By Josh Perry, Editor
Researchers at the University of Texas – Arlington (UTA) have received a patent for a novel cold electron transistor, which drastically reduces the amount of energy required to operate it compared to traditional transistors.
Seong Jin Koh, a Department of Materials Science and Engineering professor, received a patent on technology he developed that reduces the power dissipation on transistors. (UTA)
According to a report from the university, the cold electron transistor could reduce the power dissipation by a factor of 100 in devices such as cell phones, laptops, tablets, and even in data centers. Researchers believe that the technology has developed since its first reporting in 2014 and is now scalable for market.
This technology could enable cell phone users to only charge their device “once every couple of weeks,” according to the report.
In the initial research, the scientists demonstrated a method for cooling electrons using quantum wells to -228°C. The research was published in Nature Communications. The abstract stated:
“Fermi-Dirac electron thermal excitation is an intrinsic phenomenon that limits functionality of various electron systems. Efforts to manipulate electron thermal excitation have been successful when the entire system is cooled to cryogenic temperatures, typically <1 K.
“Here we show that electron thermal excitation can be effectively suppressed at room temperature, and energy-suppressed electrons, whose energy distribution corresponds to an effective electron temperature of ~45 K, can be transported throughout device components without external cooling.
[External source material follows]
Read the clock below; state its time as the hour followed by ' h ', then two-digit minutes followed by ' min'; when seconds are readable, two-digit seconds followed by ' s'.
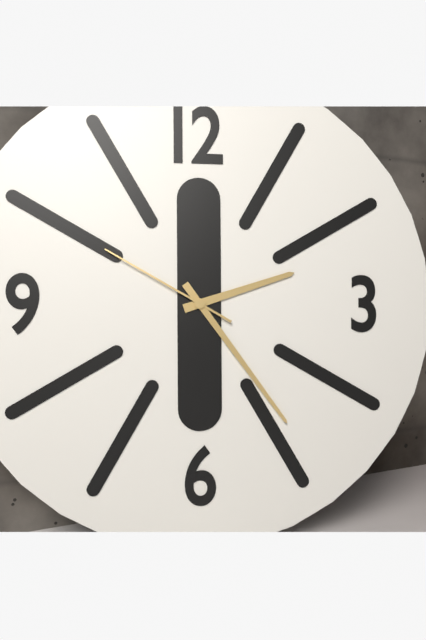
2 h 24 min 50 s
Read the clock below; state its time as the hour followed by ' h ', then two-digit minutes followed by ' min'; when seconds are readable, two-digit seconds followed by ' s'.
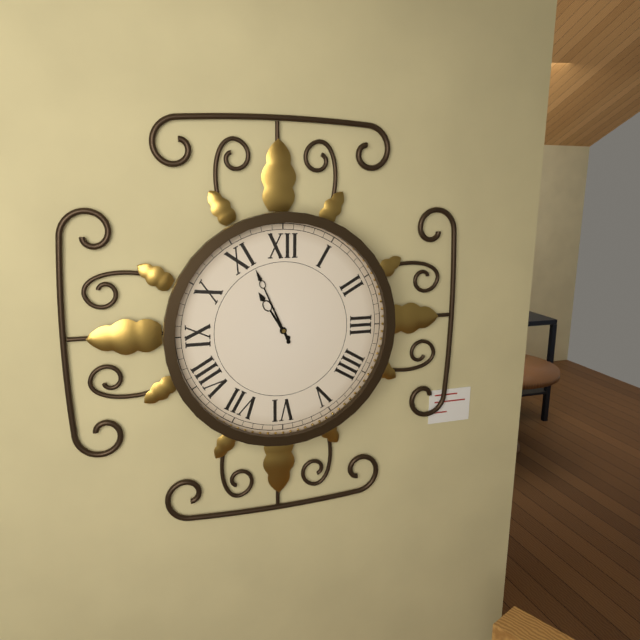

This is accomplished using a discrete level of a quantum well, which filters out thermally excited electrons and permits only energy-suppressed electrons to participate in electron transport.
“The quantum well (~2 nm of Cr2O3) is formed between source (Cr) and tunnelling barrier (SiO2) in a double-barrier-tunnelling-junction structure having a quantum dot as the central island.
“Cold electron transport is detected from extremely narrow differential conductance peaks in electron tunnelling through CdSe quantum dots, with full widths at half maximum of only ~15 mV at room temperature.”